A Distinguished Capstone
During the second half of the program, scholars write a proposal for a capstone project based on an original research question. This is when Olatunji-Bello developed the concept for her clinical trial. Titled "The Effects of Geriatric Syndrome Assessments on the Care of Older Adults in the Cardiac Intensive Care Unit," and selected as among the top three capstones in her class, the proposal drew from Olatunji-Bello's experiences as a medical resident. Elderly patients in the cardiac ICU, she says, typically lie in beds hooked up to beeping machines and behind shuttered windows, deprived of normal day-night cycles that can help to ward off delirium. Few clinicians take steps to prevent geriatric syndromes, or manage the disorientation, sensory impairments, and other varied stressors that can make them worse.
The Proposed Strategy
Olatunj-Bello's clinical trial will randomize older CICU patients into two groups—a treatment group that is regularly assessed for geriatric syndromes, and a control group that is not. Her hypothesis is that implementing a geriatric syndrome assessment protocol will have benefits such as decreased length of stay in the CICU, lower rehospitalization rates, better quality of life and improved functional status. The approach relies on a comprehensive geriatric assessment score tool that is already validated and used in other settings." This is all about early identification and prevention," Olatunji-Bello explains, adding that clinicians have a number of non-pharmacological options to prevent worsening symptoms. For instance, delirium can be addressed by making sure patients wear eye glasses for visual stimulation, and opening windows in the morning and closing them at night to maintain proper day-night cycles. To address frailty, clinicians can encourage patients to mobilize as soon as possible, in order to prepare them for physical therapy and the next phase of care.
"The intervention also applies to polypharmacy," Olatunji-Bello says. "We want pharmacists to round daily with the team and proactively look every day at the medications patients are taking, along with their interactions, and then cut out the ones that are unnecessary. We should also spend more time with our patients discussing and understanding their goals of care."
Olatunji-Bello says the provider-driven protocol will require her to train clinicians, nurses, pharmacists, case managers, physical therapists and other specialists on how to prevent, identify and manage geriatric syndromes. She is currently looking for funding and hopes to launch the study as soon as possible.
Throughout the proposal development process, Harvard faculty provided Olatunji-Bello with critical support. "It's not like we were thrown into the water and told to go write a capstone," she says. "We had training in how to develop a hypothesis, choose appropriate statistical methods and how to write and organize a research proposal. I'm sure that if I need any support in the future, all I have to do is ask."

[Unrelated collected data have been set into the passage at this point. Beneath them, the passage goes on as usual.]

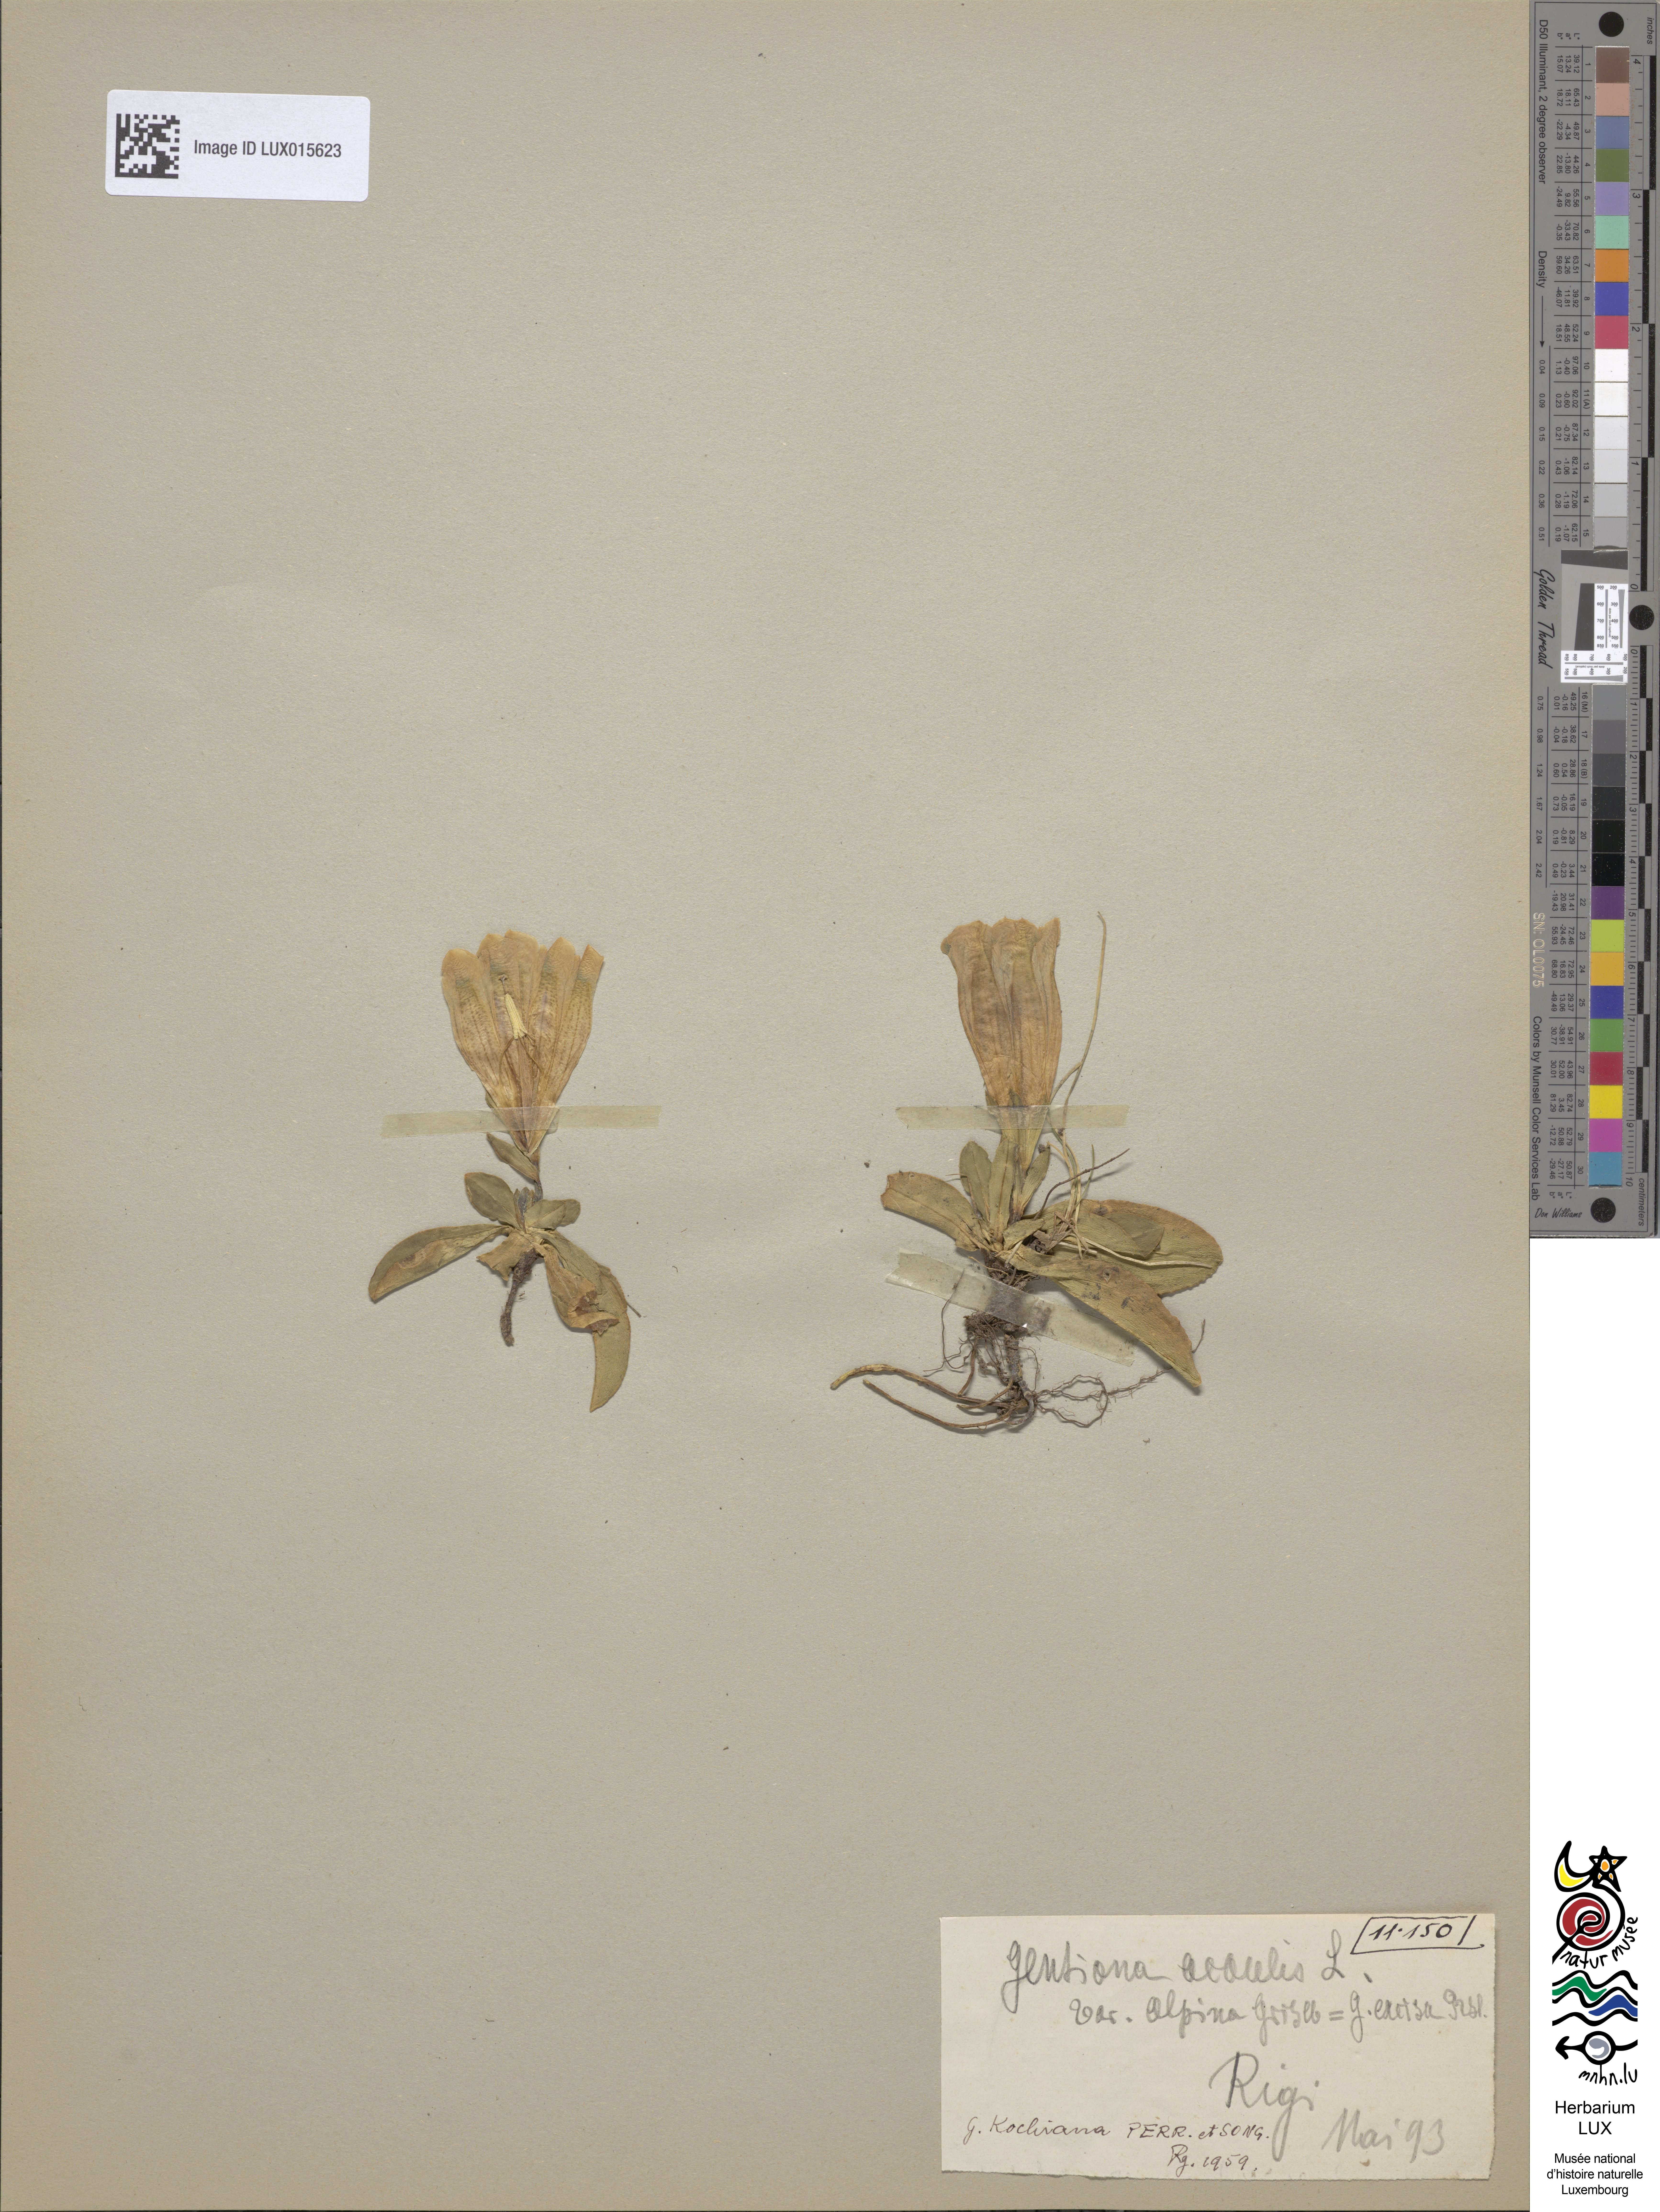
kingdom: Plantae
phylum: Tracheophyta
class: Magnoliopsida
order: Gentianales
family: Gentianaceae
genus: Gentiana
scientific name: Gentiana acaulis
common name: Trumpet gentian
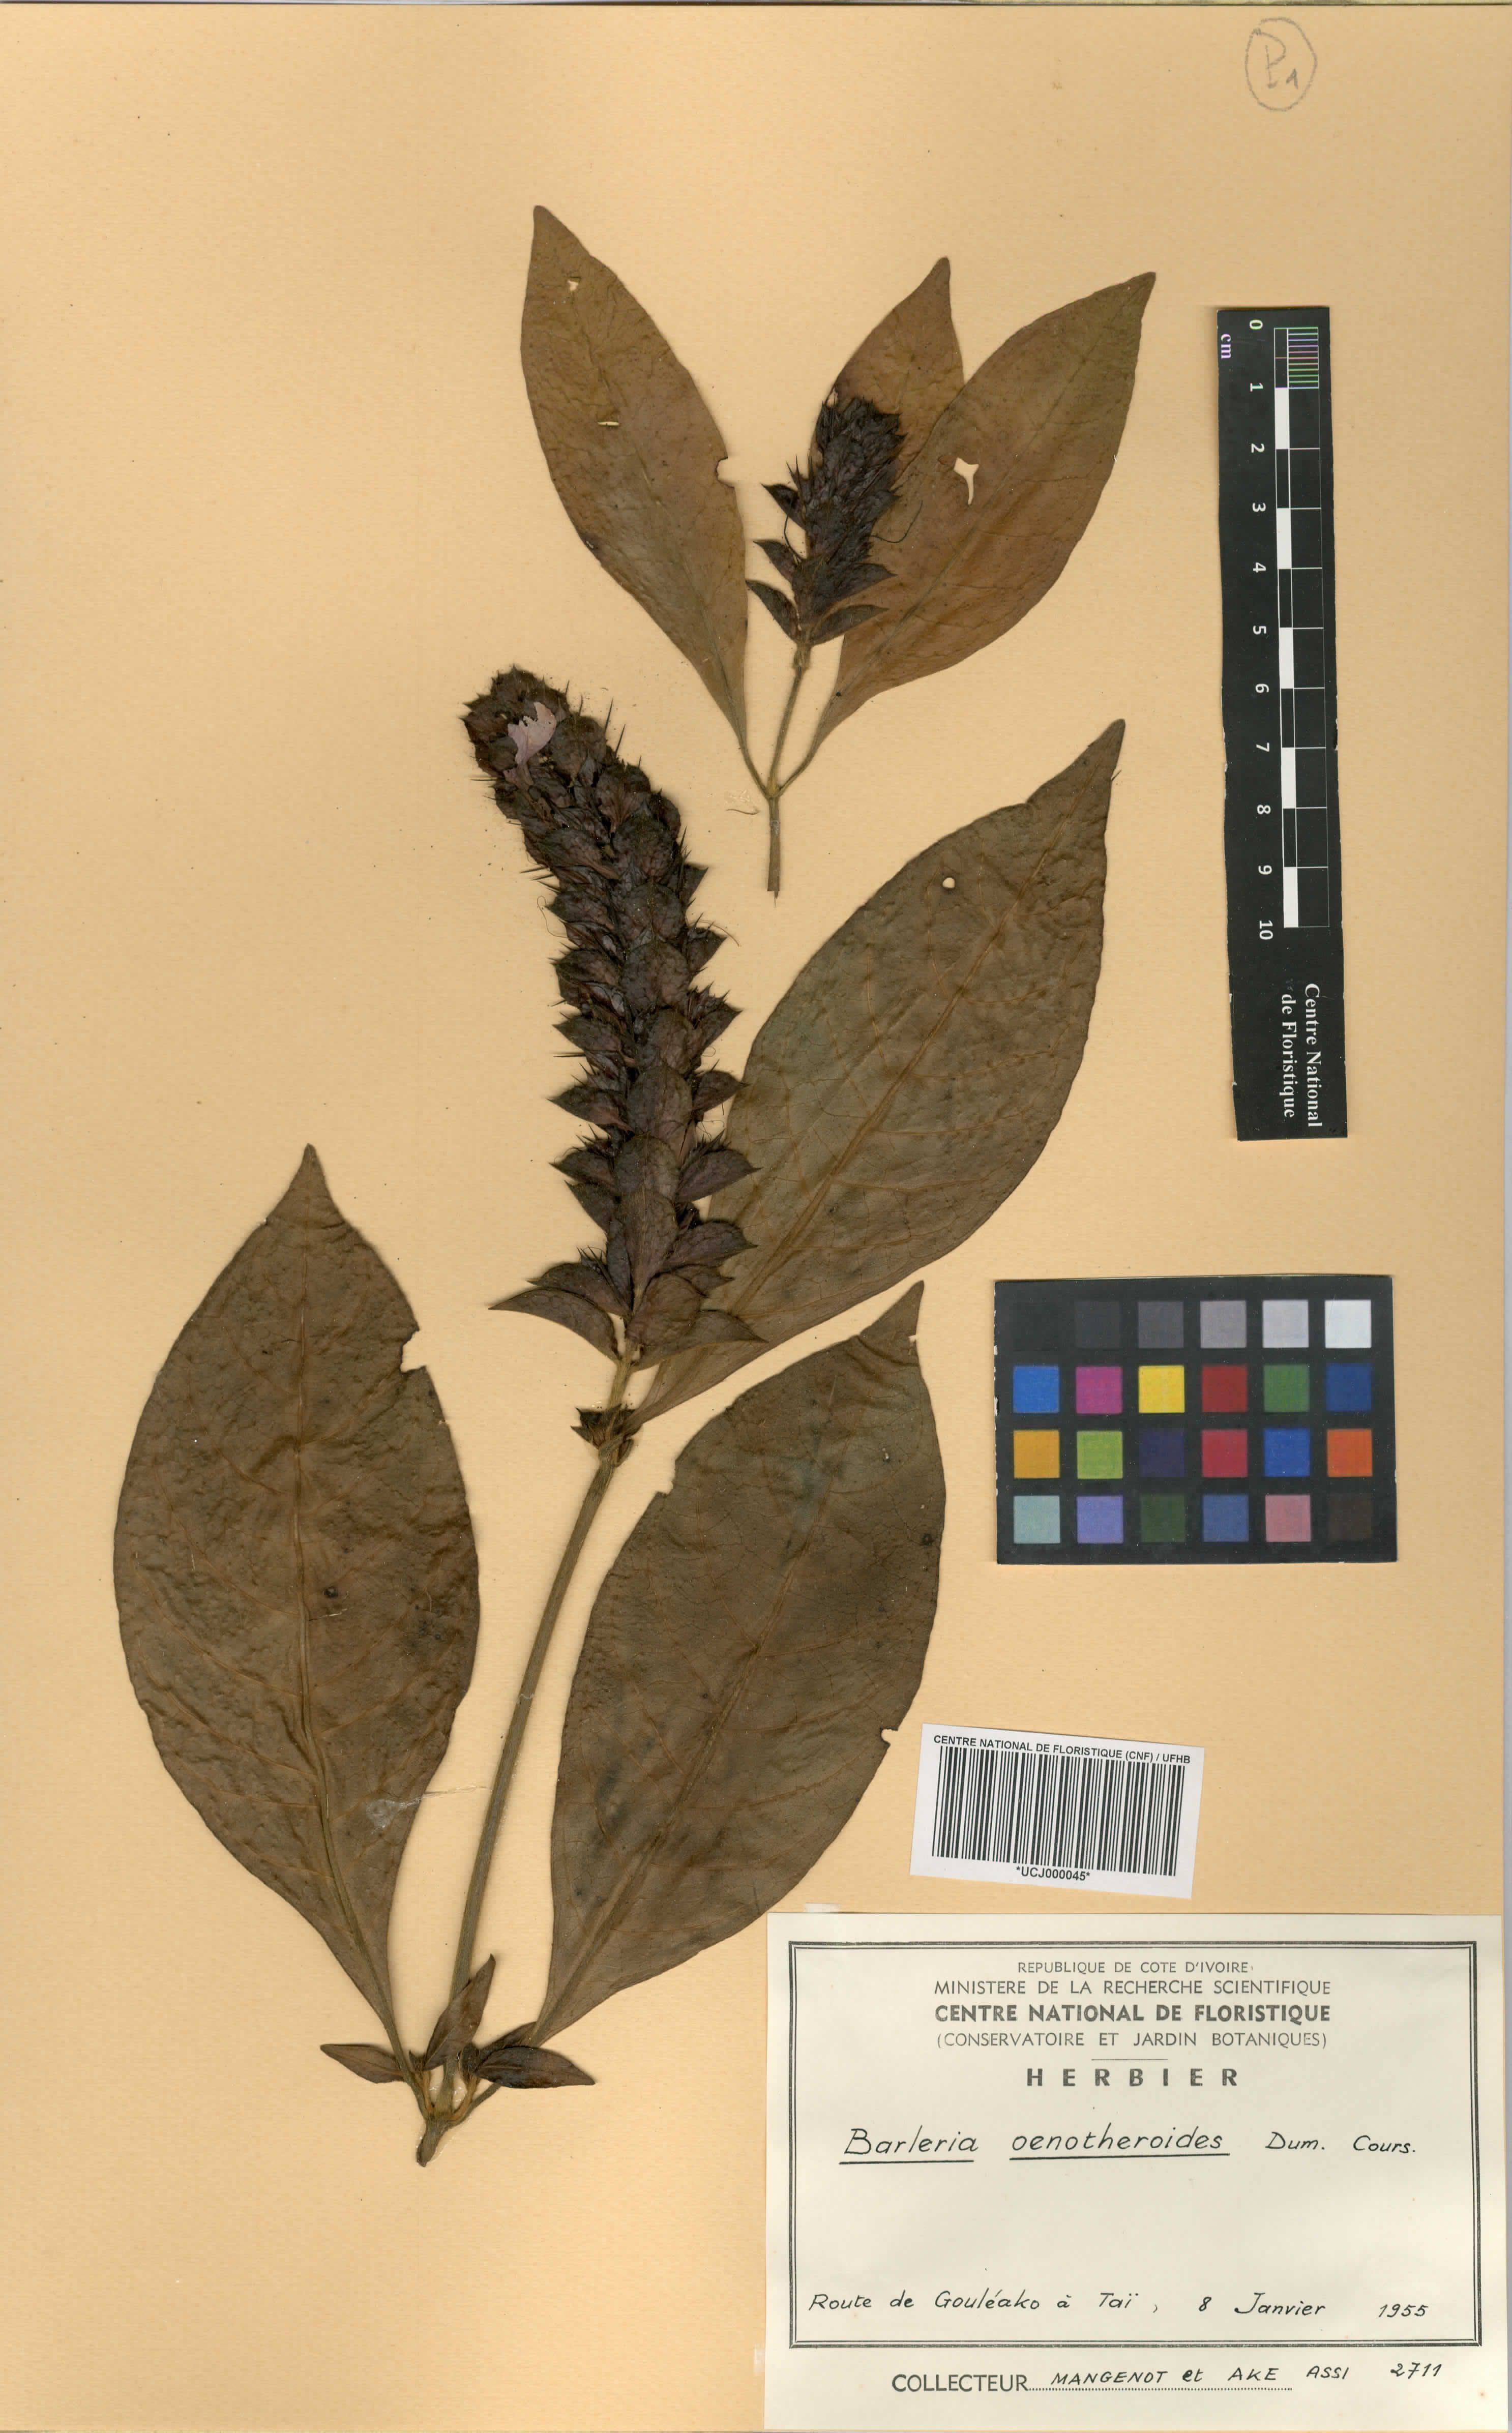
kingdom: Plantae
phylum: Tracheophyta
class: Magnoliopsida
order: Lamiales
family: Acanthaceae
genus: Barleria
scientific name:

Olatunji-Bello comes from Nigeria and completed medical school at Lagos State University, before coming to Atlanta for her residency. She says her aim is to return and practice medicine in her home country. "I'd like to contribute to the Nigerian health care system, particularly as a geriatric cardiologist," she says. "I'm grateful for the opportunity to have gone through such a rigorous program at Harvard. It made me a better researcher and a better clinician too. It was a long year, but I'm glad I did it."